WHAT YOU WILL DO –
Return every classification line in the records below verbatim, kingdom through common name, and leave out the pictures.

RECORDS FOR THE EXERCISE –
***

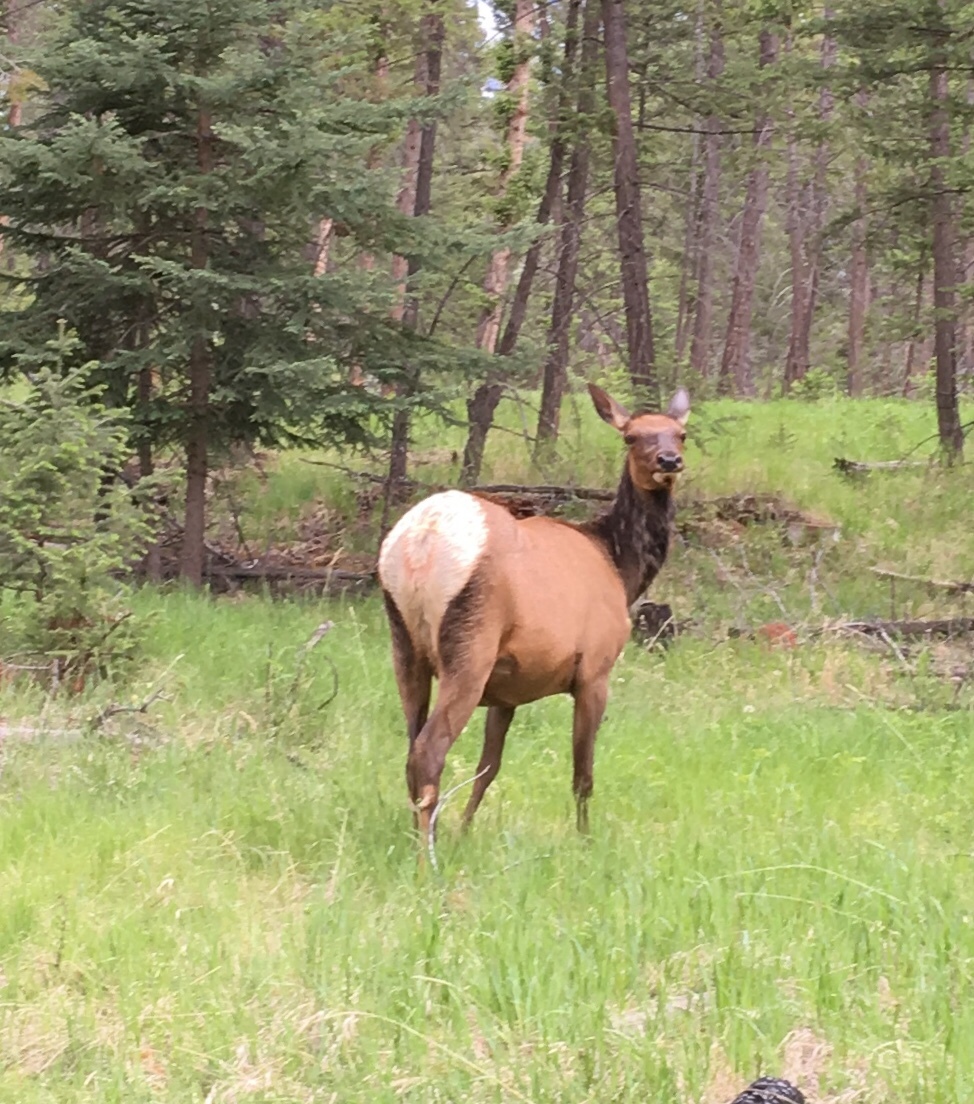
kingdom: Animalia
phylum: Chordata
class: Mammalia
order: Artiodactyla
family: Cervidae
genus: Cervus
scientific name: Cervus elaphus
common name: Red deer
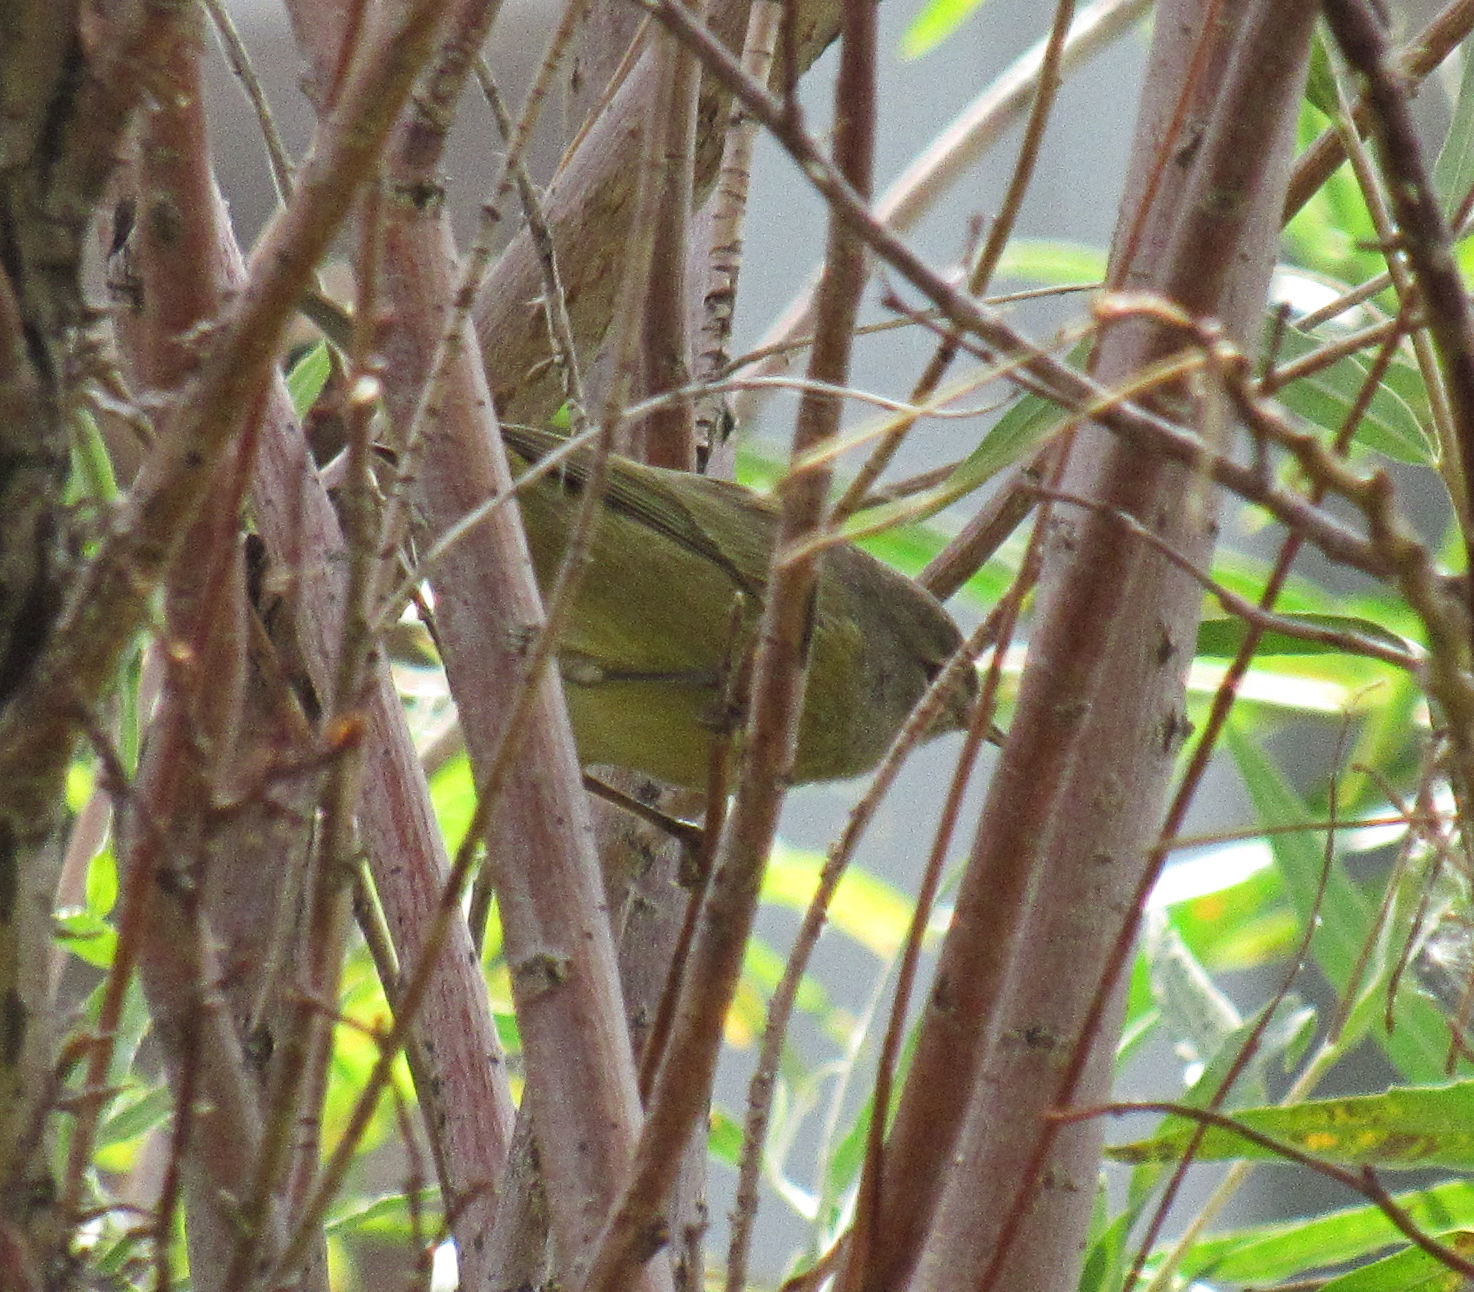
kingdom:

***

TASK OUTPUT –
kingdom: Animalia
phylum: Chordata
class: Mammalia
order: Artiodactyla
family: Cervidae
genus: Cervus
scientific name: Cervus elaphus
common name: Red deer
kingdom:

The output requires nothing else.